::: Dataset extract :::
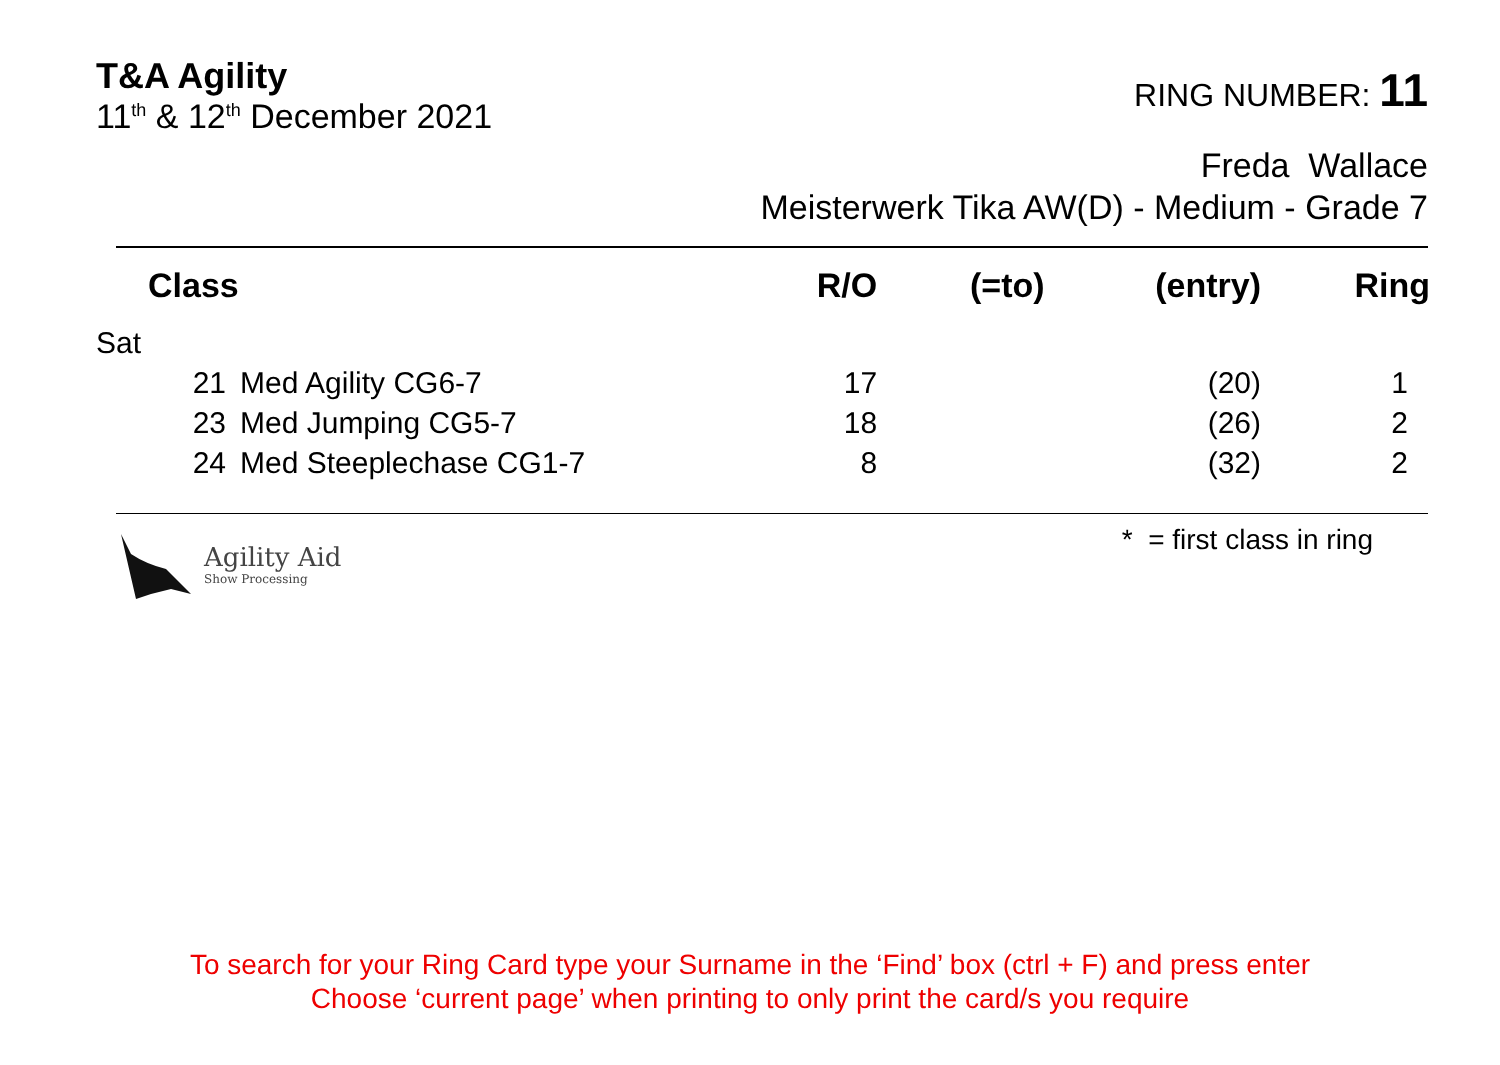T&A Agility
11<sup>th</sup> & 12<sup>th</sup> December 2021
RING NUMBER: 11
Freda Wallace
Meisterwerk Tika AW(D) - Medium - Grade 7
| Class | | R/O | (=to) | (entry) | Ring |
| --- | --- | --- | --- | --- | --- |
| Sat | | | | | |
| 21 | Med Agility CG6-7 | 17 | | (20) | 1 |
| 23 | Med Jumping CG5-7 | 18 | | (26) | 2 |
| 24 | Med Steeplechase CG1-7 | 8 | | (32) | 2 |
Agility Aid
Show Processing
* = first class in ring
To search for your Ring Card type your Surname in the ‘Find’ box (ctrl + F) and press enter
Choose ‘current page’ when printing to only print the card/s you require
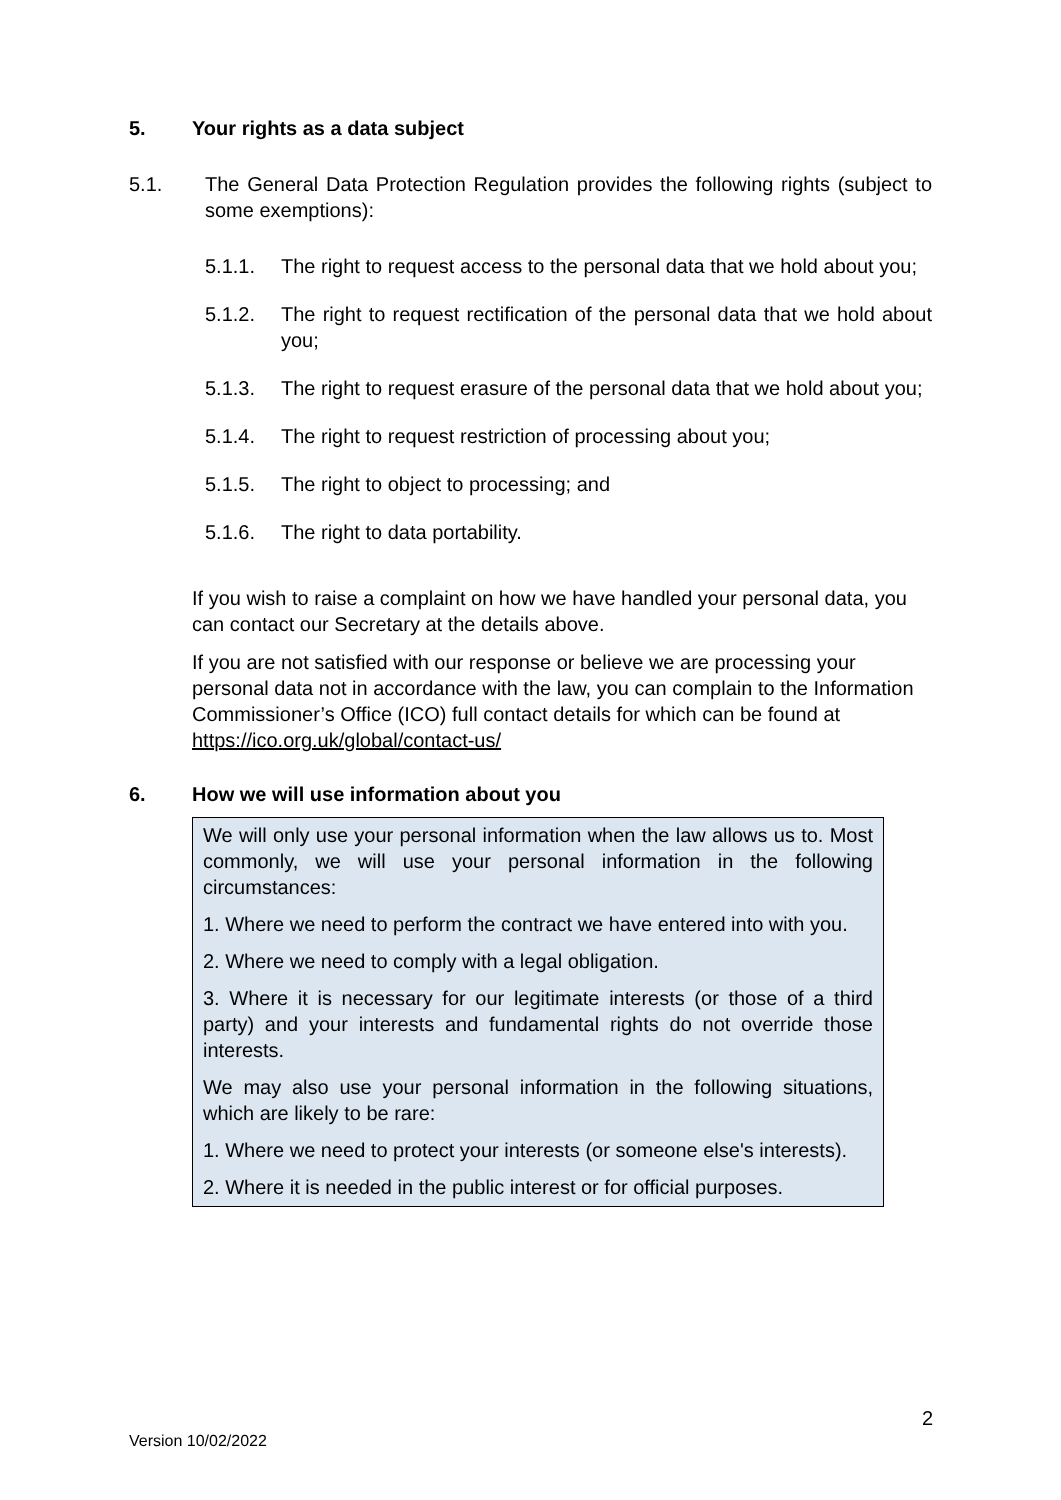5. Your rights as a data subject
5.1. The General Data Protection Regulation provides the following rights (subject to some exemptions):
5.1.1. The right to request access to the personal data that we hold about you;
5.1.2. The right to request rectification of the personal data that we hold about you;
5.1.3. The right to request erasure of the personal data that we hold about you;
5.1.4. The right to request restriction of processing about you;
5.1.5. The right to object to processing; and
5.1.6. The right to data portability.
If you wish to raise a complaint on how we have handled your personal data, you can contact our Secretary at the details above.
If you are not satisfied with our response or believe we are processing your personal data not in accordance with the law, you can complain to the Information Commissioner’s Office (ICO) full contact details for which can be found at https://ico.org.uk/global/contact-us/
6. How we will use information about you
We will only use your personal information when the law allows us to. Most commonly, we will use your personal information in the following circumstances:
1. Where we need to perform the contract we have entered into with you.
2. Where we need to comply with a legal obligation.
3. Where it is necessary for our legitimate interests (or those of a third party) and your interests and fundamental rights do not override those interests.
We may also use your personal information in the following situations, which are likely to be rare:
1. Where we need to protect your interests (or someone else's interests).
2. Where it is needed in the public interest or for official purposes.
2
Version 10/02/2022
:::
Task goal: Copy each line of the data that includes the word "request".

Response to this exercise:
5.1.1. The right to request access to the personal data that we hold about you;
5.1.2. The right to request rectification of the personal data that we hold about you;
5.1.3. The right to request erasure of the personal data that we hold about you;
5.1.4. The right to request restriction of processing about you;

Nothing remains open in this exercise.